(1) Verbleibeberechtigten (§ 1 Abs. 1 Nr. 5) wird auf Antrag eine Aufenthaltserlaubnis-EG erteilt.

 

(2) Verbleibeberechtigt sind die in § 1 Abs. 1 Nr. 1 bis 4 genannten Personen, wenn sie zu dem Zeitpunkt, in dem sie ihre Erwerbstätigkeit aufgeben,

 

1.

das für die Geltendmachung einer Altersrente gesetzlich vorgesehene Alter erreicht oder das 65. Lebensjahr vollendet haben und

 

2.

im Geltungsbereich dieses Gesetzes in den letzten zwölf Monaten ihre Erwerbstätigkeit ausgeübt und sich dort seit mindestens drei Jahren ständig aufgehalten haben.

 

(3) Verbleibeberechtigt sind ferner die in § 1 Abs. 1 Nr. 1 bis 4 genannten Personen, die die Erwerbstätigkeit im Geltungsbereich dieses Gesetzes infolge dauernder Arbeitsunfähigkeit aufgeben, wenn

 

1.

sie sich seit mindestens zwei Jahren im Geltungsbereich dieses Gesetzes ständig aufgehalten haben, oder

 

2.

die dauernde Arbeitsunfähigkeit durch Arbeitsunfall oder Berufskrankheit eingetreten ist, auf Grund deren ein Anspruch auf Rente entsteht, die ganz oder teilweise zu Lasten eines Trägers im Geltungsbereich dieses Gesetzes geht.

 

(4) Verbleibeberechtigt nach den Absätzen 2 und 3 ist ferner ein Erwerbstätiger, dessen Ehegatte Deutscher im Sinne des Artikels 116 des Grundgesetzes ist oder diese Rechtsstellung durch Eheschließung mit dem Erwerbstätigen bis zum 31. März 1953 verloren hat, auch wenn die Voraussetzungen der Dauer des ständigen Aufenthalts und der Tätigkeit in Absatz 2 Nr. 2 oder der Dauer des ständigen Aufenthalts in Absatz 3 Nr. 1 nicht vorliegen.

 

(5) Verbleibeberechtigt sind ferner die in § 1 Abs. 1 Nr. 1 bis 4 genannten Personen, wenn sie nach drei Jahren Erwerbstätigkeit und ständigem Aufenthalt im Geltungsbereich dieses Gesetzes eine Erwerbstätigkeit in einem anderen Mitgliedstaat ausüben, ihren Wohnsitz jedoch im Geltungsbereich dieses Gesetzes beibehalten und in der Regel jeden Tag oder mindestens einmal in der Woche dorthin zurückkehren; die Erwerbstätigkeit im anderen Mitgliedstaat gilt auch als Erwerbstätigkeit im Geltungsbereich dieses Gesetzes nach Absatz 2 Nr. 2 und Absatz 3.

[Auszug der Daten]
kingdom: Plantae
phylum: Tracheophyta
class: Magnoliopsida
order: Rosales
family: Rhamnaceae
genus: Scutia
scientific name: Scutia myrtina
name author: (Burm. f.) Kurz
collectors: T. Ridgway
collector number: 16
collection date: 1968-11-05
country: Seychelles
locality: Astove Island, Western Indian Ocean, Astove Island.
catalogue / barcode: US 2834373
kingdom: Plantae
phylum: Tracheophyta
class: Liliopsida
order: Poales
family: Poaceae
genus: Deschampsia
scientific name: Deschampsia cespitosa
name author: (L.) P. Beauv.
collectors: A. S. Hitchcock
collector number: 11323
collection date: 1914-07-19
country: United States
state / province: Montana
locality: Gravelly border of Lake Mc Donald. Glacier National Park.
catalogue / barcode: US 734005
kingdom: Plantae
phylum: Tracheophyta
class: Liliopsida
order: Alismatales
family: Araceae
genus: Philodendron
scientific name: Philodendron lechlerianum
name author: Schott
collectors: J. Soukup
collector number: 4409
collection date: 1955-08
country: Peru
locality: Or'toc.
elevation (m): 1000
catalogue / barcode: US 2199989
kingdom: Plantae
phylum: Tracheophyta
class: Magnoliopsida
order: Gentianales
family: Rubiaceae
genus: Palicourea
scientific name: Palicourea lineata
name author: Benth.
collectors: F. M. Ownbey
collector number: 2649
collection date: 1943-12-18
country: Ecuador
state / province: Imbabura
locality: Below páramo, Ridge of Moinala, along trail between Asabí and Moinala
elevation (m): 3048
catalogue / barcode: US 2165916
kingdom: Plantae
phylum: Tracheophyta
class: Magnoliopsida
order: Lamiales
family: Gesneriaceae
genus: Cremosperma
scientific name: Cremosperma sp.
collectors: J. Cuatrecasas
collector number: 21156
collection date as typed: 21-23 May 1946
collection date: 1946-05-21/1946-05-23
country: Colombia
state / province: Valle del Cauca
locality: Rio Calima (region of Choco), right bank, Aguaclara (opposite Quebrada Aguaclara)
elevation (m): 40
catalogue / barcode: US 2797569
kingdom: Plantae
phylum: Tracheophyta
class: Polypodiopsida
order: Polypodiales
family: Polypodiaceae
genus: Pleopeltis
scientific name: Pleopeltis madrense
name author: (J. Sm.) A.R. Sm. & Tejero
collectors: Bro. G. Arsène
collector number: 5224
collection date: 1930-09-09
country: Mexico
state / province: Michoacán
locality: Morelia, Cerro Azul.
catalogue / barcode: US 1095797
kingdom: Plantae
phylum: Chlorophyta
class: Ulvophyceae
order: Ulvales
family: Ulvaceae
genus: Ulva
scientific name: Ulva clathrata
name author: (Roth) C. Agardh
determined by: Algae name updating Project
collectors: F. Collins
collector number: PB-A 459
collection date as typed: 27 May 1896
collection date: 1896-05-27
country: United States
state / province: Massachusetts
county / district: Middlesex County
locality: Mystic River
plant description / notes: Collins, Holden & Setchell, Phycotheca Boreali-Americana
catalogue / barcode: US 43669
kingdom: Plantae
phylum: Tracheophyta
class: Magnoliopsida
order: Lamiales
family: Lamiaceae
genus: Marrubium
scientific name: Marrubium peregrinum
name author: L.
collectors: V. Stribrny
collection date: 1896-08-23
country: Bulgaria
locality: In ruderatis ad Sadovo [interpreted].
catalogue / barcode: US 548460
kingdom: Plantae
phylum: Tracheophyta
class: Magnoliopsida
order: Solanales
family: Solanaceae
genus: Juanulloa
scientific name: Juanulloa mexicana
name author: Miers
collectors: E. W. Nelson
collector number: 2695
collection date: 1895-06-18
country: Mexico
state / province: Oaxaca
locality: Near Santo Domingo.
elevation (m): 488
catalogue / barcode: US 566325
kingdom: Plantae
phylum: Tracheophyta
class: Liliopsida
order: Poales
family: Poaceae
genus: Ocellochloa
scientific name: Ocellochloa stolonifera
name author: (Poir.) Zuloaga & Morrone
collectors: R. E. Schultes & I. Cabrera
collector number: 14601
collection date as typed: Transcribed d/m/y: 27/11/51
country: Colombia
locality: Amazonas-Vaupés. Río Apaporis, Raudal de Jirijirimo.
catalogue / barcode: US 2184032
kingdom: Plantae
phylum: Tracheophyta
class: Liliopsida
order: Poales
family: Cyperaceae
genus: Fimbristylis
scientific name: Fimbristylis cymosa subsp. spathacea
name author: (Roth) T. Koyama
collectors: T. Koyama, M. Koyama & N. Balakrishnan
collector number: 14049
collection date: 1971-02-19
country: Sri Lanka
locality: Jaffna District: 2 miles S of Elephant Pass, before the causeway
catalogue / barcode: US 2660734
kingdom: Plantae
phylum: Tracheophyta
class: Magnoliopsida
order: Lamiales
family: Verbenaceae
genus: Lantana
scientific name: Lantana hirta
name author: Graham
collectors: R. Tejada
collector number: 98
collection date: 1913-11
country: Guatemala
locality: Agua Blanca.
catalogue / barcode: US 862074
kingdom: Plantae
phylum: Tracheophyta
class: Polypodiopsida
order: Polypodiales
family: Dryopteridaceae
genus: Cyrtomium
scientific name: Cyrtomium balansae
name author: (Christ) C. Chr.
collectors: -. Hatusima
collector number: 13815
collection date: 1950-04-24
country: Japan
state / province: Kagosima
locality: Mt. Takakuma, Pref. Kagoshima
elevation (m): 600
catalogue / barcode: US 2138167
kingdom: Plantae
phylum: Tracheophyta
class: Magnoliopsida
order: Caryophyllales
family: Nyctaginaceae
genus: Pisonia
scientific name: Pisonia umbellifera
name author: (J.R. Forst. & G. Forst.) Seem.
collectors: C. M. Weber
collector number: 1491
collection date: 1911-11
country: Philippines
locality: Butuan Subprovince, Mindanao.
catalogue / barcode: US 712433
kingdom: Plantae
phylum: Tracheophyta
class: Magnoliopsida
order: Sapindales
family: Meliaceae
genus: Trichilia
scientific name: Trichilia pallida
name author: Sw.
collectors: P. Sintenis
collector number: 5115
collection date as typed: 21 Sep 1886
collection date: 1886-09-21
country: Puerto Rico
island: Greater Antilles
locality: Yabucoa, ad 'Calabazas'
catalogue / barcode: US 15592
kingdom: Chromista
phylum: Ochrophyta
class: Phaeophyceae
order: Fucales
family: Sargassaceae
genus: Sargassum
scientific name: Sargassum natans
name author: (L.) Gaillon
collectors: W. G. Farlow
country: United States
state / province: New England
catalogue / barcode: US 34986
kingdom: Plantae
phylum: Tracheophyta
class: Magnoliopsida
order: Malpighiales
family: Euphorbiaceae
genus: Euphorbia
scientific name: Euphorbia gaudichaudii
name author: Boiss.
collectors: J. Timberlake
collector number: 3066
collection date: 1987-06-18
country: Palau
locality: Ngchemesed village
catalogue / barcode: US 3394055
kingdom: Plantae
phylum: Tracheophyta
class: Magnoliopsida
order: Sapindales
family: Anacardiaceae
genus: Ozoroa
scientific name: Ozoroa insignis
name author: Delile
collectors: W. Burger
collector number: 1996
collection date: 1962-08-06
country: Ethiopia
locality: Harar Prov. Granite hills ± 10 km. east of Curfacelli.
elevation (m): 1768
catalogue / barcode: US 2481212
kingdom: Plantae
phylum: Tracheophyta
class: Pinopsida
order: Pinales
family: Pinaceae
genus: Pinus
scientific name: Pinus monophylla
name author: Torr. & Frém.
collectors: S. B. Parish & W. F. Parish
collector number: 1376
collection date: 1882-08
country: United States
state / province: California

[Zu bearbeitende Aufgaben]
**1.** Gib aus dem Text über das Verbleiberecht alles von „sie sich seit“ bis hinunter zu „Nr. 1 nicht vorliegen.“ wortgetreu wieder.
**2.** Führe den Text über das Verbleiberecht im Anschluss an seinen letzten Satz weiter.
Für die Bearbeitung braucht man die Daten nicht.

[Lösungen]
**1.**
sie sich seit mindestens zwei Jahren im Geltungsbereich dieses Gesetzes ständig aufgehalten haben, oder

 

2.

die dauernde Arbeitsunfähigkeit durch Arbeitsunfall oder Berufskrankheit eingetreten ist, auf Grund deren ein Anspruch auf Rente entsteht, die ganz oder teilweise zu Lasten eines Trägers im Geltungsbereich dieses Gesetzes geht.

 

(4) Verbleibeberechtigt nach den Absätzen 2 und 3 ist ferner ein Erwerbstätiger, dessen Ehegatte Deutscher im Sinne des Artikels 116 des Grundgesetzes ist oder diese Rechtsstellung durch Eheschließung mit dem Erwerbstätigen bis zum 31. März 1953 verloren hat, auch wenn die Voraussetzungen der Dauer des ständigen Aufenthalts und der Tätigkeit in Absatz 2 Nr. 2 oder der Dauer des ständigen Aufenthalts in Absatz 3 Nr. 1 nicht vorliegen.

**2.**
 

(6) Der ständige Aufenthalt im Sinne der Absätze 2 bis 5 wird weder durch vorübergehende Abwesenheit bis zu insgesamt drei Monaten im Jahr noch durch längere Abwesenheit zur Ableistung des Wehrdienstes berührt.

 

(7) Als Erwerbstätigkeit im Sinne der Absätze 2 bis 5 gelten

 

1.

Tätigkeitsunterbrechungen infolge Krankheit oder Unfalls,

 

2.

die von der zuständigen Agentur für Arbeit bestätigten Zeiten unfreiwilliger Arbeitslosigkeit eines Arbeitnehmers,

 

3.

die Zeiten der Einstellung einer selbständigen Tätigkeit infolge von Umständen, auf die der Selbständige keinen Einfluß hatte.

 

(8) 1Das Verbleiberecht nach den Absätzen 2 bis 4 muß binnen zwei Jahren nach seinem Entstehen ausgeübt werden. 2Es wird nicht beeinträchtigt, wenn der Verbleibeberechtigte während dieser Frist den Geltungsbereich dieses Gesetzes verläßt.

 

(9) 1Die Aufenthaltserlaubnis-EG wird, wenn sie nicht für eine kürzere Dauer beantragt ist, für mindestens fünf Jahre erteilt. 2Sie wird auf Antrag um mindestens fünf Jahre verlängert, wenn die für ihre Erteilung erforderlichen Voraussetzungen weiter vorliegen.

 

(10) Die Aufenthaltserlaubnis-EG kann nachträglich zeitlich beschränkt werden, wenn die für ihre Erteilung erforderlichen Voraussetzungen nicht mehr vorliegen.